Jane Got A GunReally, truly and sincerely – I cannot think of a recent movie that I watched with more dispassion or disinterest than “Jane Got a Gun.”

The film, whose three-year journey to the audiences involved a revolving door of exiting talent along with the dramatic bankruptcy of its distributor, endured more than most. Yet in spite of (or, more likely, because of) this off-screen fracas, nothing remotely cinematic emerged. It feels like watching the motions of a western with no actual genre feeling. The wheels of time move, so the machinations of plot are there, but nothing really seems to happen. It’s mobile paralysis, if you will.

I generally tend to abide by Roger Ebert’s dogma when critiquing movies that suggests (as paraphrased by Wesley Morris) judging a movie against the best version of itself. All I can say is that the world is a worse place for not having the version of “Jane Got a Gun” directed by Lynne Ramsay, the wunderkind who summoned one of Tilda Swinton’s greatest performances in “We Need To Talk About Kevin.” Far more intriguing than watching any scene in the film directed by Gavin O’Connor (director of insipid MMA drama “Warrior”) was imagining how Ramsay might have approached the same situation.

I wondered how she might have gotten a more multifacted portrayal of the titular protagonist out of Portman. (Fun fact: this would have been the first feature-length film for Natalie Portman under a female director. So, yeah, go look up #HireTheseWomen.) I pondered how her impressionistic style could have livened up what otherwise feels like direct-to-DVD western fare. Surely whatever kind of uncommercial art film Ramsay was concocting could have made more money than this hastily assembled version of “Jane Got a Gun.” C-1halfstars

REVIEW: Warrior

2 10 2011

I had the benefit of seeing “Warrior” in August well before critics had really begun to weigh in on the movie, thus alleviating me of the responsibility of sorting out exacerbated expectations.  But after I watched it, rave reviews started rolling in by the dozen.  My response was a lot of head scratching.  What exactly did they see in the movie?
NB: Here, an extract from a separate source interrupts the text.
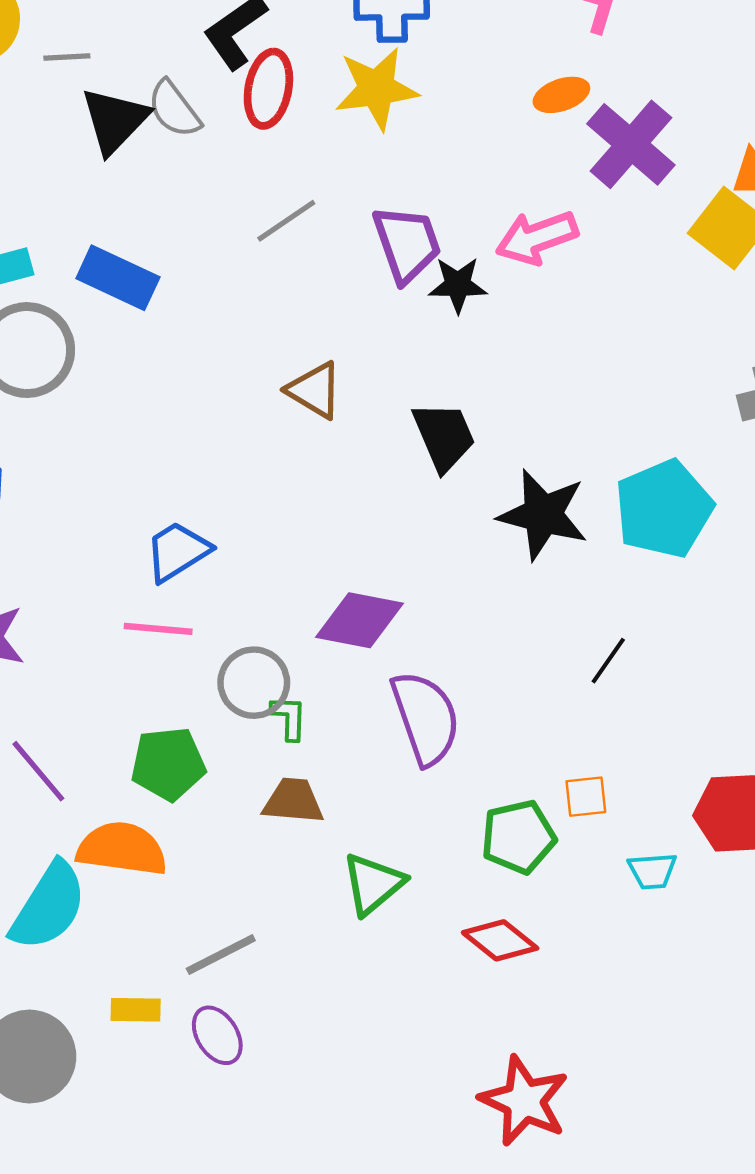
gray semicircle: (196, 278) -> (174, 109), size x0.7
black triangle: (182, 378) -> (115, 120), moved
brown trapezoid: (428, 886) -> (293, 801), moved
If we are really so desperate for an underdog story in these hard times that “Warrior” is exalted as a great film, then the recession has run a lot deeper than I thought.  Gavin O’Connor’s film is an over two hour snooze, hitting cliché after cliché with no imagination and even less personality.  It has no emotion, no character, no fire in its belly – something especially disappointing that O’Connor is the man who helmed the fantastic “Miracle,” one of the last truly great sports movies.

“Warrior” gives you no reason to care for anyone, not Tom Hardy’s washed-up soldier who wants to deny his heroism, not Joel Edgerton’s struggling teacher who boxes on the side for extra cash, nor their recovering alcoholic father who has estranged these two brothers played by Nick Nolte in a shameless “life imitating art” ploy.  They slowly – and I’m talking molasses slow – train towards the MMA Sparta tournament, Hardy’s Tommy with his father Paddy and Edgerton’s Brendan with an old buddy.  It’s about as moving as watching me type this review.